Creating an environment is very simple:
$ pipenv install [package names]
Thats it! This creates a virtual environment and installs the packages that were specified. A few things to note here, unlike creating an environment in anaconda, there is no name to be set. The environment will just take the name of the directory that it is created in.
To activate the environment you will simply run
pipenv shell inside the project directory and viola you are in your shiny new Pipenv. To install new packages into your environment simply run
pipenv install [package name] while the project is active.
Pipenv will store package info in a file called a
Pipfile that will look something like this:
$ pipenv install numpy pandas scikit-learn
$ cat pipfile
url = "https://pypi.python.org/simple"
verify_ssl = true
name = "pypi"
numpy = "*"
pandas = "*"
scikit-learn = "*"
You can also view package information by running
pip list from inside an active environment.
Installing and Running Jupyter
Now that we have a few options to create and manage virtual environments we will demonstrate creating and using the environments to get a jupyter notebook installed and ready for data science action.
Jupyter with Anaconda
By running three commands we can get a jupyter notebook running in an environment that is ready for action.
# create the environment
$ conda create -n jupyter_env python=3 jupyter
# activate the environment (mac/linux version)
$ source activate jupyter_env
# launch a notebook server in our env
$ jupyter notebook
That is all! Super simple, super concise and it ‘just works’ which will save your time for all the super fun data munging you need to do before you can run models or make pretty data pictures. Now any time you want to work in a jupyter notebook you simply activate the environment and launch it in your project of choice.
Jupyter with Pipenv
Similar to anaconda, we can create a Pipenv fairly simply.
# create a project directory
$ mkdir jupyter_project
# change into the project directory
$ cd jupyter_project
# create your pipenv
$ pipenv install jupyter
# activate the environment
$ pipenv shell
# launch a notebook server in our env
$ jupyter notebook
Just two more steps but thats all we need to get up and running with pipenv. The nice thing about pipenv is that we can install it using pip.
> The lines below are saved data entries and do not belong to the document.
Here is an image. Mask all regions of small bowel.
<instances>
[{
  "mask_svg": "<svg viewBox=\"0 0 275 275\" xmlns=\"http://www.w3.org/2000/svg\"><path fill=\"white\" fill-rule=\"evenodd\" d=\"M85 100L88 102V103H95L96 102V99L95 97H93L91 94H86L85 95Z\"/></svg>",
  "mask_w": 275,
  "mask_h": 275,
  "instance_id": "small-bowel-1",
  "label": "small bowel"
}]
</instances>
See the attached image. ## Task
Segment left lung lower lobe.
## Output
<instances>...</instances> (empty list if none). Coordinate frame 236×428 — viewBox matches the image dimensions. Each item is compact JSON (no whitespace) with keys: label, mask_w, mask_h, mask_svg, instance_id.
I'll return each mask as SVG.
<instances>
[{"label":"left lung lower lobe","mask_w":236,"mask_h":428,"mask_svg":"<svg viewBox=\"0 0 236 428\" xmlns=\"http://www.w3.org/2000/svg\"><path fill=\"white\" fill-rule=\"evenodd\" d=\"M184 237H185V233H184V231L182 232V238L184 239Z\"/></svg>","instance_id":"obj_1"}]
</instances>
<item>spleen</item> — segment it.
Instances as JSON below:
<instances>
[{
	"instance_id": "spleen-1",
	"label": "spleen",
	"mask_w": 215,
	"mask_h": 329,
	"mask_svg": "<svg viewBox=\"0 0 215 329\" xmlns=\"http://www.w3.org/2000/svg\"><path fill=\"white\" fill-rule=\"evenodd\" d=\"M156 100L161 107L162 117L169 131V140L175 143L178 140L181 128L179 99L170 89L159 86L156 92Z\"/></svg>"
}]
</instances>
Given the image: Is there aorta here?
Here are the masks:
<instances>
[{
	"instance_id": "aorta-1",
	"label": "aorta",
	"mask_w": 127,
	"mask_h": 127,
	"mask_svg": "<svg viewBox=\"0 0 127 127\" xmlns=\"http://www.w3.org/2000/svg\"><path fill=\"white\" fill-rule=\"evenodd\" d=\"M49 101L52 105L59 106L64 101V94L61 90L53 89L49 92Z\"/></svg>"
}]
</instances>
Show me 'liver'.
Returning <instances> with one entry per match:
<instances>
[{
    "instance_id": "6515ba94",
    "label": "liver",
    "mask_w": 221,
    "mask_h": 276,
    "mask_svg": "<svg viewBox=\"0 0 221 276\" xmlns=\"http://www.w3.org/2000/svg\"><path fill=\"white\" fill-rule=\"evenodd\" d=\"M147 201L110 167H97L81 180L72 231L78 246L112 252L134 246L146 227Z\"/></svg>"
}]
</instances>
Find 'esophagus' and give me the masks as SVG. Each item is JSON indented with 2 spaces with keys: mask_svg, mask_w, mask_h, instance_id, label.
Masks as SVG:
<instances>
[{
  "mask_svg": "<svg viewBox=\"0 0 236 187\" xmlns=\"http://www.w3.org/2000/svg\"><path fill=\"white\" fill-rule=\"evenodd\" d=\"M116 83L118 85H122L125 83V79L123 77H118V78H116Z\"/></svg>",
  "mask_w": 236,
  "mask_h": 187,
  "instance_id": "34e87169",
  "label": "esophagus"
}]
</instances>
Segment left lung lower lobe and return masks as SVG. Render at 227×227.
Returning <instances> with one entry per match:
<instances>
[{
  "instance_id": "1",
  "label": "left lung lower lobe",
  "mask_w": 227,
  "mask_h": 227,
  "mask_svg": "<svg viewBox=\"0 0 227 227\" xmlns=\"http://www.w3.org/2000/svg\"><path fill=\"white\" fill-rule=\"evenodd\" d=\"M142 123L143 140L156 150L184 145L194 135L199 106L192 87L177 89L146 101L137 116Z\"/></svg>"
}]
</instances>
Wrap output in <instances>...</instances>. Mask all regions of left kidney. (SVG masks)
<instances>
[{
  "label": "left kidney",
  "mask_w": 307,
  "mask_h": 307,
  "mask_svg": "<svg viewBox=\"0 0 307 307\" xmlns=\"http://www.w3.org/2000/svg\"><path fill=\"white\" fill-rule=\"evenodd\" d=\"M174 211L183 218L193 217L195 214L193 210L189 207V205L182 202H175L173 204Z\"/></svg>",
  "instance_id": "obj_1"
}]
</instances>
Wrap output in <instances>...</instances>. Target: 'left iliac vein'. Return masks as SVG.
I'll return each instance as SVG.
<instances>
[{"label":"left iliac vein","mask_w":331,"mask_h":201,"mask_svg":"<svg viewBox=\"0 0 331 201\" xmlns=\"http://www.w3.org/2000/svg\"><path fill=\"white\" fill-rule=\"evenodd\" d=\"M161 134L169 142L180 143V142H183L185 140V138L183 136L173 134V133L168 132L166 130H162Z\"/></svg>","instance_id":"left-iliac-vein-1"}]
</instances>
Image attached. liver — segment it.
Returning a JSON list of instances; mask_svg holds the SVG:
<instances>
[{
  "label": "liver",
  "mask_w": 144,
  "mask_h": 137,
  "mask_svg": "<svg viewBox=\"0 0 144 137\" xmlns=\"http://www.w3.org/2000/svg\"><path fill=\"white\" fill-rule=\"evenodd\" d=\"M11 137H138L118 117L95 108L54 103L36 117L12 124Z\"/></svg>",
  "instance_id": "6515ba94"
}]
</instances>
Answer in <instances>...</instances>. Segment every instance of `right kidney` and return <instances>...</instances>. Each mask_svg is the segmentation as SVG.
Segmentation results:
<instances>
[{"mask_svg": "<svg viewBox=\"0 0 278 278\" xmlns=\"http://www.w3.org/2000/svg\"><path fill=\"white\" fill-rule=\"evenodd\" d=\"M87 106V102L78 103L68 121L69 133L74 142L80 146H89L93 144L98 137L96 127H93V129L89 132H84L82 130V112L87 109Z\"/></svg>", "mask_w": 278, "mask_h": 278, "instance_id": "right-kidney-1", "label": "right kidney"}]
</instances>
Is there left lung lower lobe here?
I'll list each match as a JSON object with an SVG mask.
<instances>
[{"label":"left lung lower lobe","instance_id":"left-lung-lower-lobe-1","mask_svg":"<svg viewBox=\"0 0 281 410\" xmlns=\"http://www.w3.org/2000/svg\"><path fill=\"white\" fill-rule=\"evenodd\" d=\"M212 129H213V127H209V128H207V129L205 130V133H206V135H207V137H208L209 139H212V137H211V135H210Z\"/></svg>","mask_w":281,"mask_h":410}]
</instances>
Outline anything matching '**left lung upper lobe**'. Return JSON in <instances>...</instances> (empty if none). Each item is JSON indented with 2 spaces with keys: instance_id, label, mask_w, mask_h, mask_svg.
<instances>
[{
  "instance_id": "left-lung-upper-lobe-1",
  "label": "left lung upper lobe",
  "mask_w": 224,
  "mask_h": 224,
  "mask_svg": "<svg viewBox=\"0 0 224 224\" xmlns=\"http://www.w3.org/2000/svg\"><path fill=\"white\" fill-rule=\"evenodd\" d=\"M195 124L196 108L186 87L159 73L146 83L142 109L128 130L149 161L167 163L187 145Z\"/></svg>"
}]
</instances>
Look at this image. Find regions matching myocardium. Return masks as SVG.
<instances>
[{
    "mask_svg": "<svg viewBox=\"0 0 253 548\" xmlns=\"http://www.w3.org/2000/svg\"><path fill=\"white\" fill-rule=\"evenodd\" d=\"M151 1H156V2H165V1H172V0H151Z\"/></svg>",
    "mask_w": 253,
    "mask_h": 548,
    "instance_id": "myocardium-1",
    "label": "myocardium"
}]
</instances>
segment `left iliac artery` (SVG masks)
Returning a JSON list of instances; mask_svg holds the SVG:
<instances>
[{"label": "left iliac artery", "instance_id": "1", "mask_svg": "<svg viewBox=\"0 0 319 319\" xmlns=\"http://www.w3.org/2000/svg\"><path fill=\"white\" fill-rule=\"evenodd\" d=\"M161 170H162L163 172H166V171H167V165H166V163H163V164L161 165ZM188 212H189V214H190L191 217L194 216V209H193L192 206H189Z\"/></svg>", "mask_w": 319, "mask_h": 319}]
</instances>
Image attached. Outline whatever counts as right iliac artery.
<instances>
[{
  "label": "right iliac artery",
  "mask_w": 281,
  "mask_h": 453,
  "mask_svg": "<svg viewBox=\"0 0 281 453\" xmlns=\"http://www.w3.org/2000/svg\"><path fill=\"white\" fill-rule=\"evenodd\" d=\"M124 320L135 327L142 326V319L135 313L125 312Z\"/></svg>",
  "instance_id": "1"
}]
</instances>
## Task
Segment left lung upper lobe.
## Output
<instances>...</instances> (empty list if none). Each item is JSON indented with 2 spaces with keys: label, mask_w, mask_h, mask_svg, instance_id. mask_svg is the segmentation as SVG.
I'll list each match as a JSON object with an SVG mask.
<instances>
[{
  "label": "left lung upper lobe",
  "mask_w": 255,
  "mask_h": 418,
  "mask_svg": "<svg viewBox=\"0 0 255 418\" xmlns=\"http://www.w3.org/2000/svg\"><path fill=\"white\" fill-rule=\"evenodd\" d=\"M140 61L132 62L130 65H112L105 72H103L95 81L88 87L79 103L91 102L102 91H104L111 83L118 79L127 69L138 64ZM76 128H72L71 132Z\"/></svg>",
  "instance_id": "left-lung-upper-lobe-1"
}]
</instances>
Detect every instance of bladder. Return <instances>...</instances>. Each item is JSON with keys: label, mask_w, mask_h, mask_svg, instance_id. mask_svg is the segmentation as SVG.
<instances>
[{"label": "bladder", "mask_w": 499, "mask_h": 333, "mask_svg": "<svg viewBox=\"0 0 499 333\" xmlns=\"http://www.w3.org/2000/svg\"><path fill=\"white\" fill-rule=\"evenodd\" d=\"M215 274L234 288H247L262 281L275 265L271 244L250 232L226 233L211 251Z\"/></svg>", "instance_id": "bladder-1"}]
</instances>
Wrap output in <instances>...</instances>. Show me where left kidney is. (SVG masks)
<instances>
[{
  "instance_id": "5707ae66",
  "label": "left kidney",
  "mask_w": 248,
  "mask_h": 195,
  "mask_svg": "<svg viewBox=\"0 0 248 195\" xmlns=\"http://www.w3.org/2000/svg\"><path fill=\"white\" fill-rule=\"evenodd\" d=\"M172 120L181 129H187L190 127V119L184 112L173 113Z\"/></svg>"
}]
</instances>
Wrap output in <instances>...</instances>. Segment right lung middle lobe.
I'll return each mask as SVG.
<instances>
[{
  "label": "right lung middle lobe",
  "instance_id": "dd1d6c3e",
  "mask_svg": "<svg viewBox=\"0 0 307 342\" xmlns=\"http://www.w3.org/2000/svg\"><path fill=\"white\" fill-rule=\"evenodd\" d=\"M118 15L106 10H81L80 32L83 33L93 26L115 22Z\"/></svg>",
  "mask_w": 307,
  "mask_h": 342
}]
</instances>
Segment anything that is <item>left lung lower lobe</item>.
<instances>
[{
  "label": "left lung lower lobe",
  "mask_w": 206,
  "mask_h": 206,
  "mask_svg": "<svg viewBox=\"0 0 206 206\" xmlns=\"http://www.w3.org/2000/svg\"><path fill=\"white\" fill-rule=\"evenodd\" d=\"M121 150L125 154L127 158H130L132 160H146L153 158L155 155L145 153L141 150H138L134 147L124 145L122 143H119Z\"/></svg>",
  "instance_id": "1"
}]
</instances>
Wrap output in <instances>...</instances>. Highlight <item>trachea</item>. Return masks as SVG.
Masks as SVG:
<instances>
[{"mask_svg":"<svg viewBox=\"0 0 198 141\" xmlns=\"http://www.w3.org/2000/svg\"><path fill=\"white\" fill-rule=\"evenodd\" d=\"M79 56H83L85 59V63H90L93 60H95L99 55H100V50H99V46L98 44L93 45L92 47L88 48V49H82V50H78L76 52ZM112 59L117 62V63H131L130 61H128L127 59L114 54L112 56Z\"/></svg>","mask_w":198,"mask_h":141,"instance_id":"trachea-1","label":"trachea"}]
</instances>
Note - The biggest drawback of Pipenv is that the cli doesn’t allow global environment access which means you cant just run
$ pipenv shell from anywhere, it will only work from inside the project folder. However, all the environments are located in a directory
~/.local/share/virtualenvs/ so to activate them from other directories all you need to do is run:
# list the virtual environments
# activate the environment from afar
$ source ~/.local/share/virtualenvs/[environment_name]/bin/activate
Future posts 🔮
Now that we’ve covered the basics of setting up simple environments for data science, there are some other important topics to cover. One of them is sharing your environments with others so that they can reproduce your code and interact with your research. Another important tool to cover is the actual jupyter notebook itself. There are many underutilized features of Jupyter notebooks that make machine learning projects much simpler.